100 years ago in Spokane: Spokane police officer shot in New Year’s holdup attempt recovers at hospital

Harry A. Richards was recovering in Sacred Heart Hospital after being shot through the abdomen on New Year’s Eve.  (S-R archives)
By Jim Kershner The Spokesman-Review

Harry Richards was recovering in Sacred Heart Hospital from a gunshot wound, and his police brethren paid tribute to him by declaring that he was “game to the core.”

Richards had been accosted on the way to the grocery store by two holdup men on New Year’s Eve. One of the men confessed that he had ordered Richards to hold up his hands, but to his surprise, Richards punched him. The robber fired his gun into Richards’ abdomen.

If the robbers had known that Richards was a “special police officer” and that he was carrying a gun, they might not have been so surprised when Richards resisted.

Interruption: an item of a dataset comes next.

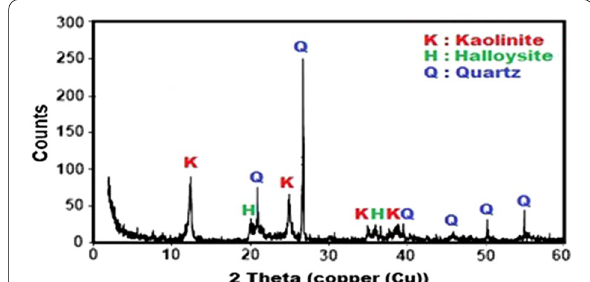
Fig. 4 XRD pattern of the raw clay materials (after El-Maghraby et al.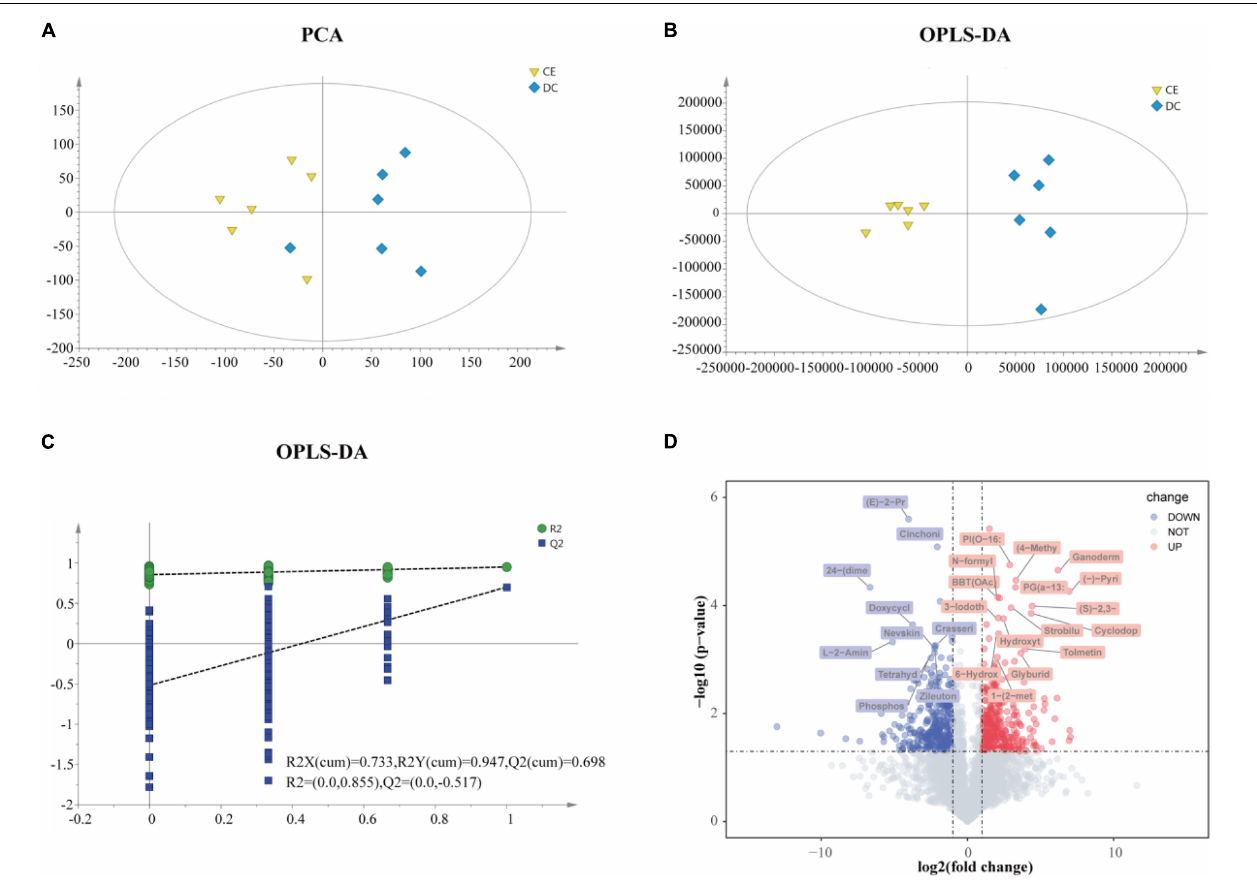
FIGURE 5 | The gut metabolites were remarkably perturbed by adding CE ( n = 6 hens/group). (A) Principal component analyses (PCA) of ileum metabolome. (B) Orthogonal projections to latent structures-discriminate analysis (OPLS-DA) score plot was performed on ileum in DC and CE groups. In the permutation validation plot (C) (200 cycles) the Y -axis intercepts of R 2 and Q 2 are 0.855 and − 0.517, respectively, indicating that the model is valid. (D) Volcano plots of ileum profiles showing log 2 (fold-change) and − log 10 ( p -value) in metabolites levels induced by adding CE (up-regulated in red and down-regulated in green). The labeled metabolites were of particular interest (| fold change| > 4, p < 0.001).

“To the outsider it may look like foolishness to have attempted to resist the men, but police officers see it in a different light,” said Capt. G.G. Miles. “Richards had a star and a gun. When the holdups found them, they would have taken them away from him and beaten him severely. That is the custom among the ruffian gentry.”

Both robbers were arrested after a downtown gun battle in which police fired 20 shots.

From the rock-climbing beat: Residents near Minnehaha Park were alarmed to see two young men “crawling over the rocks” in the manner of mountain goats. They called police.

Police arrived to find a campfire atop a high rock. One man was standing next to the fire; the other was asleep.

When an officer climbed up he discovered that both men had been attempting “to walk off an alleged New Year’s jag.” They arrested one of them on a drunkenness charge.